The narrative is seductive. And deeply problematic.

The new Great Man wave is not just about rhetoric.

It is increasingly being operationalised in executive corridors and government offices, where institutions are framed as obstacles, bureaucracy is reduced to mediocrity, and collective processes are dismissed as inefficient. In their place, strong execution, uncompromising will, and fast decisions are celebrated, while loyalty is given priority over dissent.

This is where the paradox becomes clear. The movement promises decisiveness in an incomprehensible world, but does so by artificially simplifying reality. Complex problems are reduced to enemy images, systemic challenges are personalised, and disagreement is interpreted as disloyalty. Psychologically, this often manifests as high power orientation, low cognitive complexity, and a strong in-group/out-group mentality shaped by black-and-white worldviews.

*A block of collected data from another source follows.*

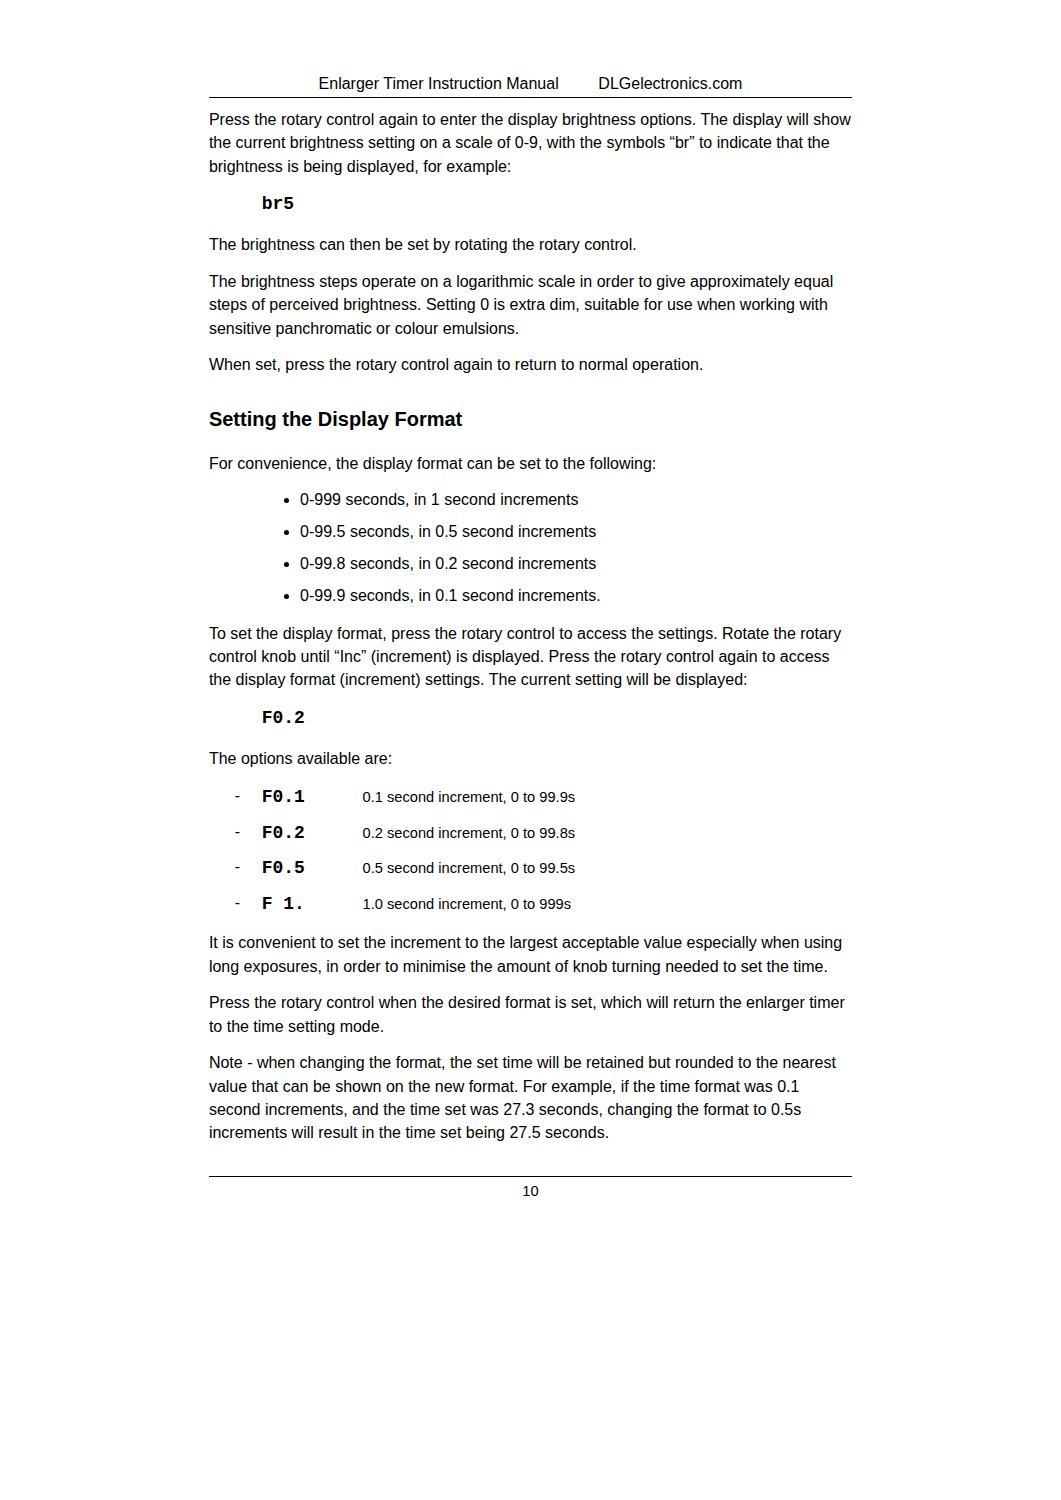Enlarger Timer Instruction Manual DLGelectronics.com
Press the rotary control again to enter the display brightness options. The display will show the current brightness setting on a scale of 0-9, with the symbols “br” to indicate that the brightness is being displayed, for example:
br5
The brightness can then be set by rotating the rotary control.
The brightness steps operate on a logarithmic scale in order to give approximately equal steps of perceived brightness. Setting 0 is extra dim, suitable for use when working with sensitive panchromatic or colour emulsions.
When set, press the rotary control again to return to normal operation.
Setting the Display Format
For convenience, the display format can be set to the following:
0-999 seconds, in 1 second increments
0-99.5 seconds, in 0.5 second increments
0-99.8 seconds, in 0.2 second increments
0-99.9 seconds, in 0.1 second increments.
To set the display format, press the rotary control to access the settings. Rotate the rotary control knob until “Inc” (increment) is displayed. Press the rotary control again to access the display format (increment) settings. The current setting will be displayed:
F0.2
The options available are:
F0.10.1 second increment, 0 to 99.9s
F0.20.2 second increment, 0 to 99.8s
F0.50.5 second increment, 0 to 99.5s
F 1. 1.0 second increment, 0 to 999s
It is convenient to set the increment to the largest acceptable value especially when using long exposures, in order to minimise the amount of knob turning needed to set the time.
Press the rotary control when the desired format is set, which will return the enlarger timer to the time setting mode.
Note - when changing the format, the set time will be retained but rounded to the nearest value that can be shown on the new format. For example, if the time format was 0.1 second increments, and the time set was 27.3 seconds, changing the format to 0.5s increments will result in the time set being 27.5 seconds.
10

These are not qualities that increase collective intelligence. They are qualities that shut it down. And if one believes that solving the world’s problems requires precisely collective intelligence, then the new Great Man wave is not merely a political or cultural phenomenon, but a significant leadership regression.

Which way is the pendulum swinging?

That is an open and decisive question, and perhaps not even the best fortune tellers could answer it with certainty. But to me there is no doubt that we find ourselves in the middle of a tension field.

On the one hand, I see a world calling for collective intelligence, relational judgement, and shared responsibility. If we are to deal with the enormous challenges we face — climate crisis, biodiversity loss, social inequality, poor mental health, geopolitical instability, and technological acceleration without ethical grounding — this cannot happen through central control, isolated optimisation, or traditional KPIs alone. The problems are too complex, too intertwined, and too dynamic.

On the other hand, we are seeing a growing fascination with the strong man, the fast decision, and personalised power. When complexity rises, so does the longing for simplicity. For clear answers, visible enemies, and leaders who promise action without doubt.

History will show whether the pendulum swings too far, or whether we manage to influence its movement before complexity outruns us.